Now when you add all the cases, it's not clear where the numbers are coming from. How do you get the coefficients $n+1$ and $n$ and so on? You should add up over all the cases (which are disjoint) the number of possibilities for $P$ times the number of possibilities for $Q$. When $n(P)=k$, there are $n \choose k$ possibilities for what the set $P$ is. We already computed that there are $2^{n-k}$ possibilities for $Q$ given $P$. So in total there are ${n\choose k}\cdot 2^{n-k}$ possibilities for $P$ and $Q$ when $n(P)=k$. So the answer is $$\sum_{k=0}^n{n\choose k}\cdot 2^{n-k}=3^k.$$ (You can use the binomial theorem to compute this sum.)


Others have talked about your method; here's a different way of looking at it.

Given a set of size $n$, there are $2^n$ subsets.
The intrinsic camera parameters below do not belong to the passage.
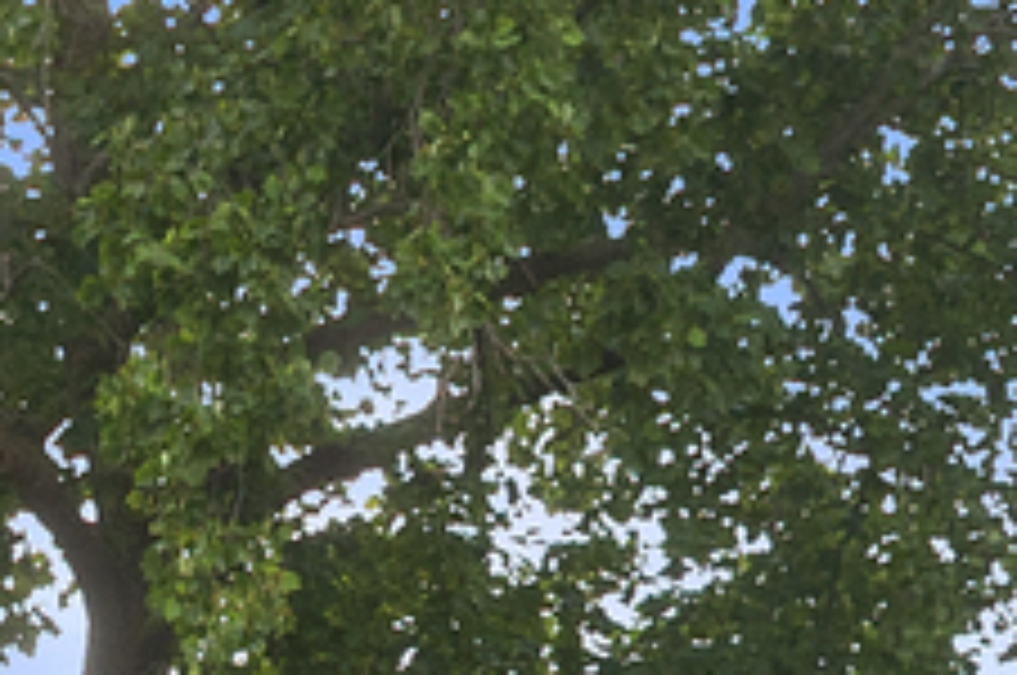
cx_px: -79
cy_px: 2421
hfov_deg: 8.9
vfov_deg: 5.4
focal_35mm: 230
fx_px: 6488
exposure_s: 1/320
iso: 400
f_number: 8
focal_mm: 32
This is because we can construct a subset by, for each element $x \in A$, making an independent choice: either $x$ is in the subset, or it is not.

So there's an analogous way to see why $3^n$ is correct for this problem -- for each element of $A$, there are three options: either it's in $P$, it's in $Q$, or it's in neither.


An easy way to think about the problem- Each of the elements in the set A has three options- go into set P, go into set Q or go into neither. It can't go into both since the intersection of P and Q is the null set.

Therefore 3^n ways of forming subsets P and Q